So when the Magi find the newborn king, they give him the same royal gifts that they have received from princes and kings - gold, frankincense, and myrrh. They also warned the baby's parents that Herod, the pro-Roman Jewish governor of Galilee, feared the baby could threaten his throne. Herod, they said, might try to harm the child. So Mary and Joseph took their infant to Egypt, perhaps using the gifts of the Magi to pay their way and support them while they were in hiding.
As more metals were mined and refined, coins became more common. Eventually, most purchasing in developed countries was done with coins and then paper money. Now we also have checks, credit cards, and debit cards. Large sums of money change hands without any materials at all, but simply as numbers sent and received electronically. In today's society, wise uncles and aunts may give children gifts in the latest style: gift certificates from Internet shopping sites.
• Nov. 23 to 30 is National Bible Week in the United States.
A teeter-totter (or do you say "seesaw"?) is a modern example of the kind of scales used to weigh coins in biblical times. You can make your own simple balance scale using a pencil and a ruler. Put the pencil on a table. Now balance a ruler on the pencil by placing the ruler flat across the pencil, perpendicular to it.
Once you get the center of the ruler exactly on the pencil, the ruler will balance. Both ends will be in the air. Take two paper clips and carefully place one at each end of the ruler. The ruler should still balance.
Now try putting a large paper clip on one side and a small one on the other. Your scale will overbalance. Can you add a second paper clip to make your scale balance again? Or try sliding the pencil closer to the heavier clip. Can you make it balance that way? By moving the pencil, you're changing the scale's center of gravity.

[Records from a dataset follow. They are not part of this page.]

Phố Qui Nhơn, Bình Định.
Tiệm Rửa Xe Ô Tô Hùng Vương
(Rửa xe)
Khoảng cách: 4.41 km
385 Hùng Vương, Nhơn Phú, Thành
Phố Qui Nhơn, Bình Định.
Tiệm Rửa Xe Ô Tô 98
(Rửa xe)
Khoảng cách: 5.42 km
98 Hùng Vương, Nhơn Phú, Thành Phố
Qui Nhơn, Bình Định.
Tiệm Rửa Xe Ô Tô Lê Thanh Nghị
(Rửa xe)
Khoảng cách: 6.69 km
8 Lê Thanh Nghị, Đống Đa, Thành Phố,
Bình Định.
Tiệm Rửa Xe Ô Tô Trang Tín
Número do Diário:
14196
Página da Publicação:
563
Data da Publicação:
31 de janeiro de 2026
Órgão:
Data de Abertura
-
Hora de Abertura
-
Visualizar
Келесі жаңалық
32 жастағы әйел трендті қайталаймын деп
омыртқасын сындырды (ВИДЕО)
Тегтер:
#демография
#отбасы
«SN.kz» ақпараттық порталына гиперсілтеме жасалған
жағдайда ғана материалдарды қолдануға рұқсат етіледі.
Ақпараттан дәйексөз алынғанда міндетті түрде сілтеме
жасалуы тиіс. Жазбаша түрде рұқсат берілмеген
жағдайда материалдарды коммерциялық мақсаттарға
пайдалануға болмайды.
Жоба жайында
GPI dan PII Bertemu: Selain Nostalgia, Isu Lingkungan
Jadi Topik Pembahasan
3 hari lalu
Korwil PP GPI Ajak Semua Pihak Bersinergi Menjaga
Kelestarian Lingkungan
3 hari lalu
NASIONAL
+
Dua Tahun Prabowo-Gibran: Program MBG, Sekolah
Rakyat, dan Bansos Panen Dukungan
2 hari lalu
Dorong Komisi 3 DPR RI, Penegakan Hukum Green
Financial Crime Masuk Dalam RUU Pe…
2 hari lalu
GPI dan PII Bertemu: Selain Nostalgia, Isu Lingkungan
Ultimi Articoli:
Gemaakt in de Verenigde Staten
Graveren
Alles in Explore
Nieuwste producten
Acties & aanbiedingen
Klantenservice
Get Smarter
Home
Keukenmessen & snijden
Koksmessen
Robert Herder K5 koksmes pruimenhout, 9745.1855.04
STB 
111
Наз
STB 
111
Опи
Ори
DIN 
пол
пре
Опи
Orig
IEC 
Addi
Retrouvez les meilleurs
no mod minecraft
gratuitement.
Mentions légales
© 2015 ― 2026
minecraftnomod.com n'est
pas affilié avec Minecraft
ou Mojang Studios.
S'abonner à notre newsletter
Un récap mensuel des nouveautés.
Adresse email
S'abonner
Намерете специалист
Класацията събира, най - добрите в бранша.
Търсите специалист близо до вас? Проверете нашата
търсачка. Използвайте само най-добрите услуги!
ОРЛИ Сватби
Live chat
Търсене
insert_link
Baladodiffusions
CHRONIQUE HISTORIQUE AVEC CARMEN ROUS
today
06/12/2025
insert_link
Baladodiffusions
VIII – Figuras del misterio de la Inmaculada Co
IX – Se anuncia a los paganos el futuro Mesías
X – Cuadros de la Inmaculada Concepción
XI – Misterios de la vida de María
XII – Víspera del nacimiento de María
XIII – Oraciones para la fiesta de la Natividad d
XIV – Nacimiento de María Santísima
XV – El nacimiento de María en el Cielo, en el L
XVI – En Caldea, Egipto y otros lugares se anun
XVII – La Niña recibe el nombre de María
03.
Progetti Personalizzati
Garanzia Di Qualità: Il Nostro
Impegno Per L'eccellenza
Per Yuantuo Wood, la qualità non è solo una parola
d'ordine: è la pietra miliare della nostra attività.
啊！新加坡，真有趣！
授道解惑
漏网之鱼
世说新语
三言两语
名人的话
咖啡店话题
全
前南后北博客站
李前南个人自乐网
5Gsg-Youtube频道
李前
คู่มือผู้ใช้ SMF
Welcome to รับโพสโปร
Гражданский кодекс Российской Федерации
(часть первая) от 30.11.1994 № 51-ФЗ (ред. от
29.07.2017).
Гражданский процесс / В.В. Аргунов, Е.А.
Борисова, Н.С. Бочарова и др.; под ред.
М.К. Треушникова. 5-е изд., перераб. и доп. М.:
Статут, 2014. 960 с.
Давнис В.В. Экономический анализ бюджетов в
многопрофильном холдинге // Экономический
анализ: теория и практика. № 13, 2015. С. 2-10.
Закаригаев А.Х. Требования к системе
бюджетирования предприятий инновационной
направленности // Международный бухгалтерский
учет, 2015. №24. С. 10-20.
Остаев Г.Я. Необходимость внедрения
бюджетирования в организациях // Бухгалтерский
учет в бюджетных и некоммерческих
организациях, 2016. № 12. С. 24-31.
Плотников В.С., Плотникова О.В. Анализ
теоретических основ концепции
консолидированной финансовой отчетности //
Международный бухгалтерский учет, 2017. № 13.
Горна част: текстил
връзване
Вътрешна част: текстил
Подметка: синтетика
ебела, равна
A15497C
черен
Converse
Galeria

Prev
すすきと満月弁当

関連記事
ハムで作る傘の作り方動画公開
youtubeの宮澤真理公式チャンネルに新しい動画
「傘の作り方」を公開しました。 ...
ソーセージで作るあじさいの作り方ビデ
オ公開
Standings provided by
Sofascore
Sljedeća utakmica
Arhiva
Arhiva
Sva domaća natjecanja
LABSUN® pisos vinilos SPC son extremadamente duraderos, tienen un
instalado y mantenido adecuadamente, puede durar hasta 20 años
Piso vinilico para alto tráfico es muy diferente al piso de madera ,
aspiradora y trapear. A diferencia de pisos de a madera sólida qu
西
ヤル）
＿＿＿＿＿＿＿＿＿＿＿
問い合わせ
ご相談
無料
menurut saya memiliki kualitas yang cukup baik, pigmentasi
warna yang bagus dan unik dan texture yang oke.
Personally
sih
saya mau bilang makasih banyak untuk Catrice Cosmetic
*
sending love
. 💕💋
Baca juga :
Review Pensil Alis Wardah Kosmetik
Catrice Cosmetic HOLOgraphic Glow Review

This "center of gravity" principle was used by Romans 2,000 years ago to weigh heavy objects. Instead of using an equal-armed scale, one with a short arm and a long arm was used. A heavy object was hung from the short arm of the scale. A lighter object was moved up or down the long arm until the two arms balanced. Markings on the long arm showed the weight of the heavy object. Today this is known as a steelyard scale.
Coins as money didn't start to be common until about 500 BC, and a shekel was a unit of weight before it was a coin. So some Old Testament references to "10 shekels of silver" mean silver that weighs 10 shekels (about 4 ounces), not 10 silver coins.
To add to the confusion, when shekels became coins, there were "light" shekels and "heavy" shekels. "Light" ones had only half the value of "heavy" ones. So how much would a shekel be worth today? It depends. Modern scholars put its value at between 32 and 64 cents.
Judas Iscariot's infamous "30 pieces of silver," the bribe he was paid to betray Jesus, was a unit of 30 shekels called an "argurion." An argurion was the fee required from someone who accidentally killed a servant.
Three thousand shekels made up a unit known as a talent. A silver talent was worth $960 to $1,920 and weighed between 38 and 76 pounds (depending on whether the shekels were "heavy" or "light"). A talent of gold was valued at $14,400 to $28,800. (See the parable of the servants and the talents in Matt. 25.)
And the widow's two mites, which she cast into the treasury (Mark 12:42)? Worth about 1/8th cent apiece.